START Document passage

What are the Yomim Noraim/High Holidays and what should they mean to us? Pose that question to an observant Israeli Jew and I imagine they will sum it all up with one word, “Teshuva – Repentance”; but pose the same question to a secular Israeli and you are bound to hear something different such as festival, or apple and honey, or perhaps a new beginning. All the responses are correct but  there is a common thread which encompasses the meaning of the High Holidays and binds us all together.

I have mentioned in the past about my student Niko from Mechina Asher Ruach Bo; a pre military academy for young men who can be classified as juvenile delinquents but who are interested in turning their lives around, which is precisely what the Mechina offers.  Niko is not Jewish – and he opted to do the conversion course through the army called Netiv but he had no support from his parents and very limited connection with them. Through his connection with me at the Mechina, he called me and asked if I would serve as his adopted family and teach him about Judaism and Shabbat. During his conversion course Niko would meet me in shul on Friday night and join us in our home quite often for seudot Shabbat. Yet, towards the end of the course I began to hear less from Niko and, while I wondered why he became scarce, I did not want to confront him and cause him to feel uncomfortable, so I decided to give him the breathing space that he may have needed. Nonetheless, I wondered what had become of him and particularly of his quest to become a Jew.

END Document passage

* Work request A:
Show each line of the records that contains the word "even".
The text and the records are separate, unrelated material.

START Source information

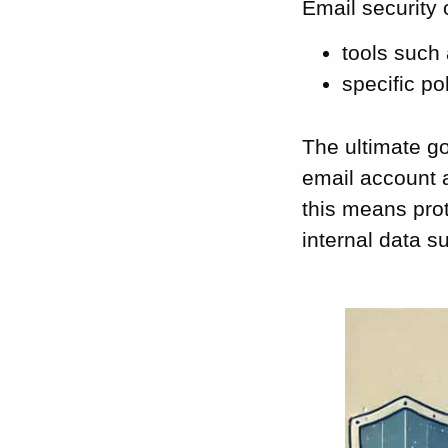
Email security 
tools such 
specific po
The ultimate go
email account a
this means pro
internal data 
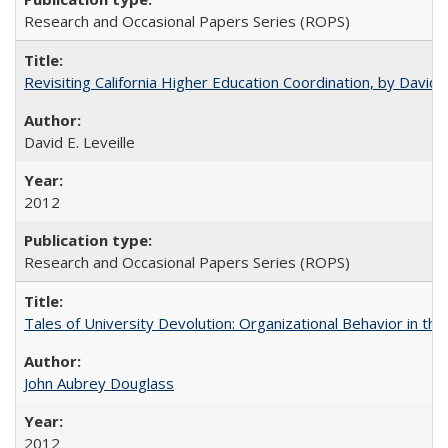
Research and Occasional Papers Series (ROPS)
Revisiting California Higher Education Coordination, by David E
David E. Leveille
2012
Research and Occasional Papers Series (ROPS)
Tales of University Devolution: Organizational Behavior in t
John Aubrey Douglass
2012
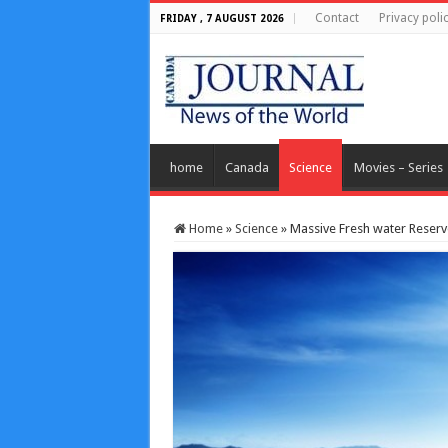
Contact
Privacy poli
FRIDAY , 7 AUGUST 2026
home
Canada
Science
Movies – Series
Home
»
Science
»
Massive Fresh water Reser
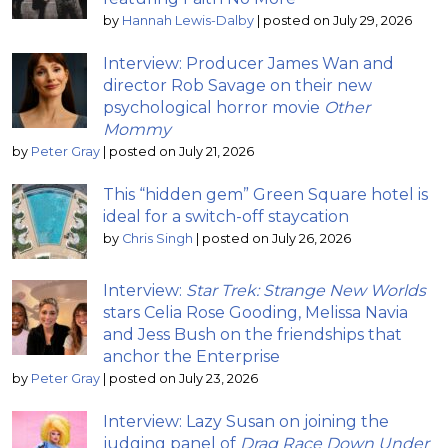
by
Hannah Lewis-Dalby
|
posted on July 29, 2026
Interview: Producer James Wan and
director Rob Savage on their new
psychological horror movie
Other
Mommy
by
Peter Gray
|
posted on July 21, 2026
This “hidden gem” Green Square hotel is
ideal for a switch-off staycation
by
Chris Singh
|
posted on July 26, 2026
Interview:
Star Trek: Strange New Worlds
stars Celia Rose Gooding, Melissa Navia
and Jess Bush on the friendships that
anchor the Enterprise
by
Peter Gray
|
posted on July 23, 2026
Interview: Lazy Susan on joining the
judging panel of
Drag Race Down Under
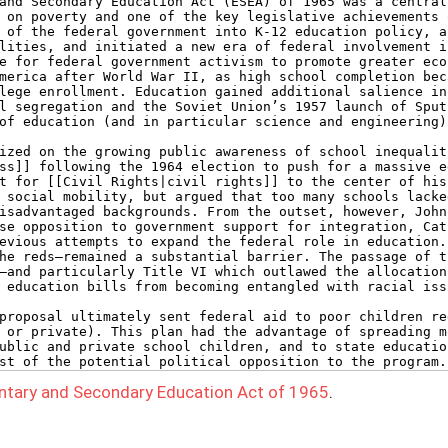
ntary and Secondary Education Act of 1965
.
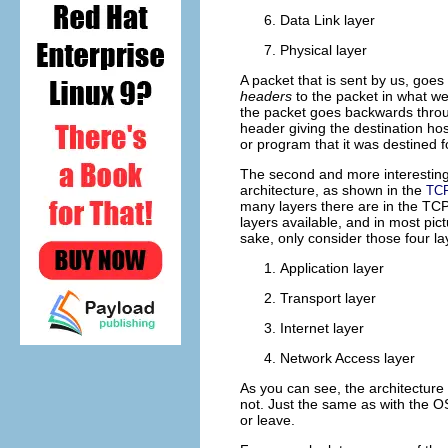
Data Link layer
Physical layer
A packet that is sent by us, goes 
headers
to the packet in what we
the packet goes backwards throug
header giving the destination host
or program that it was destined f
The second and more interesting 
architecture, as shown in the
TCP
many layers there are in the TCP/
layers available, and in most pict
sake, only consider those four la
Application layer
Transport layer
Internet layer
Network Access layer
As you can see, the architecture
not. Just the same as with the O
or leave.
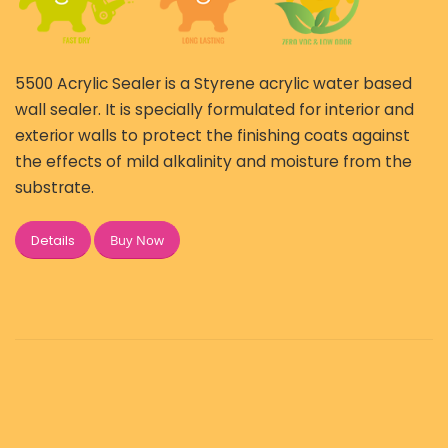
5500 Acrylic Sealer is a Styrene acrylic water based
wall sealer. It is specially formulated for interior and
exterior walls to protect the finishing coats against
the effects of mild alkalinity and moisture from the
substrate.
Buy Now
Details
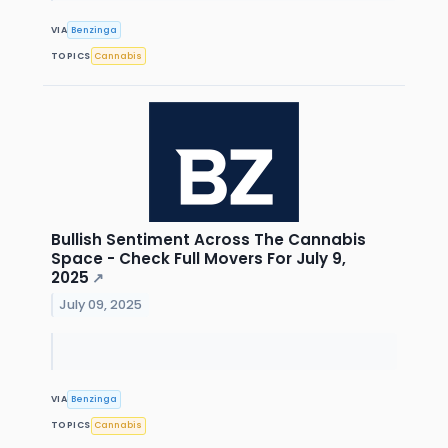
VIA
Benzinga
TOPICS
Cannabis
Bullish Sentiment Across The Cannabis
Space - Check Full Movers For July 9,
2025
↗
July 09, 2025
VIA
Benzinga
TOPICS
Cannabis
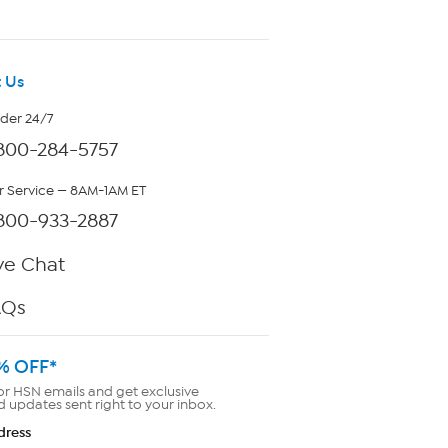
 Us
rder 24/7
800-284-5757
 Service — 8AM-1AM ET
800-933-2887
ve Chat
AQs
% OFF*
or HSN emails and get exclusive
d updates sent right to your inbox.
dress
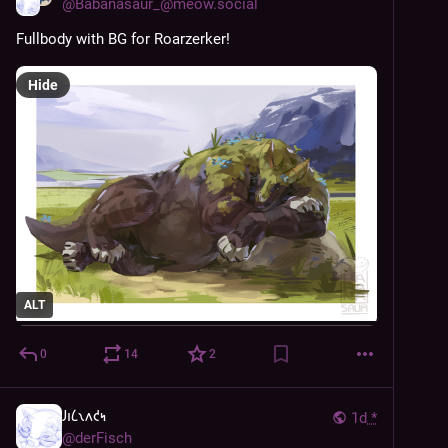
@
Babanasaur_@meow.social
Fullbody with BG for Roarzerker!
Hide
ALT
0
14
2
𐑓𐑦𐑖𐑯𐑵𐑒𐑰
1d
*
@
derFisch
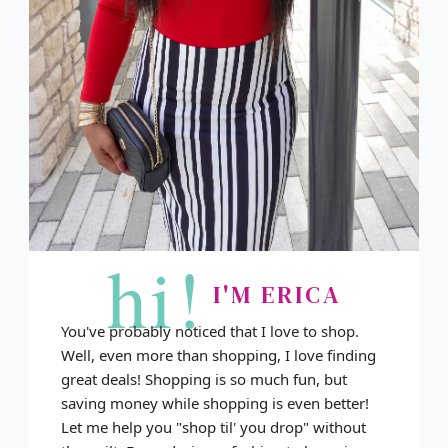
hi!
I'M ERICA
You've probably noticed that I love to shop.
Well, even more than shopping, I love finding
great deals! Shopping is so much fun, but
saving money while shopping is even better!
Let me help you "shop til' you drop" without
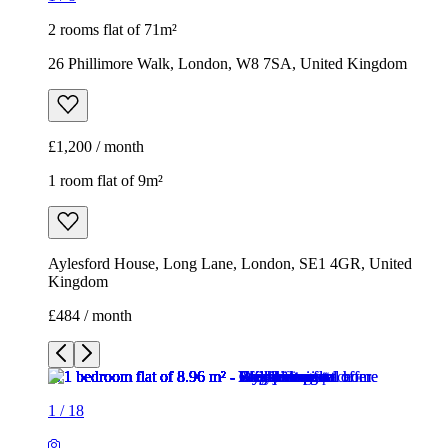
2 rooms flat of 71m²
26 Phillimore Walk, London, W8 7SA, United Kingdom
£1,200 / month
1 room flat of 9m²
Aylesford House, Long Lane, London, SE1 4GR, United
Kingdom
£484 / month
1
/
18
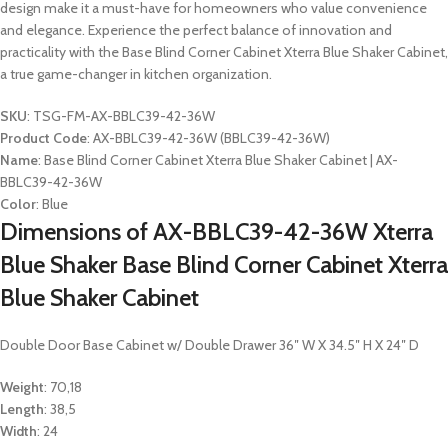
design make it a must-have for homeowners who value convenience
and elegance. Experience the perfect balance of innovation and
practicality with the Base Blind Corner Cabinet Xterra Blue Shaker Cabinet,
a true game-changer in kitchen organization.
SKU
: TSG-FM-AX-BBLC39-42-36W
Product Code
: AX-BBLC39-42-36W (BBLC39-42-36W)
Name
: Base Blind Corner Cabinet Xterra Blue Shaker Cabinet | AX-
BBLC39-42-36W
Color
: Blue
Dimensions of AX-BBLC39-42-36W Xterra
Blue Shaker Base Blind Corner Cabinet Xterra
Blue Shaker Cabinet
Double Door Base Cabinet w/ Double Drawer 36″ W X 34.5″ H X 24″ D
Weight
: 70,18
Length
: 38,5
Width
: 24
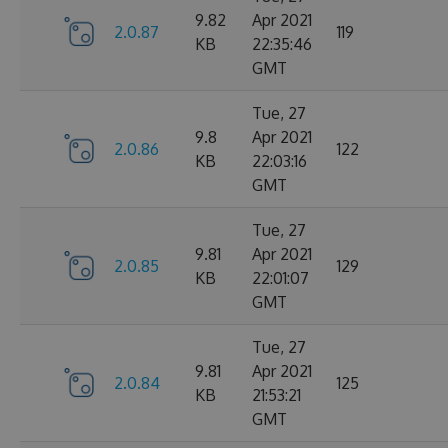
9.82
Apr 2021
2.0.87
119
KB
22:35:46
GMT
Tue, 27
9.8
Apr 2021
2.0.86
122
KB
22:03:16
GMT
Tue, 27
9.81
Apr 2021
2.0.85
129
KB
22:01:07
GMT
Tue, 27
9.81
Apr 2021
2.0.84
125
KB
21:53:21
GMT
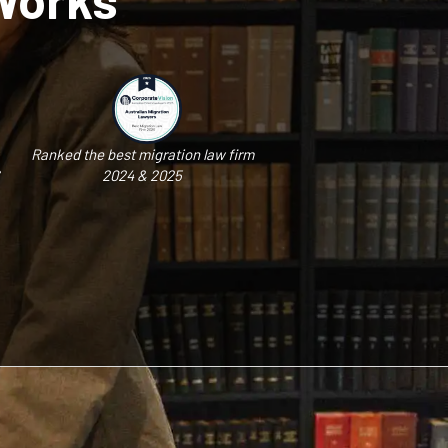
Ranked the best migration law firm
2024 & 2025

END Source information

* Work request B:
Edit the High Holidays passage between "What are the" and "us all together.", inclusive, so that "festival" becomes "celebration".

* Your response A:
Well, even more than shopping, I love finding
saving money while shopping is even better!

* Your response B:
What are the Yomim Noraim/High Holidays and what should they mean to us? Pose that question to an observant Israeli Jew and I imagine they will sum it all up with one word, “Teshuva – Repentance”; but pose the same question to a secular Israeli and you are bound to hear something different such as celebration, or apple and honey, or perhaps a new beginning. All the responses are correct but  there is a common thread which encompasses the meaning of the High Holidays and binds us all together.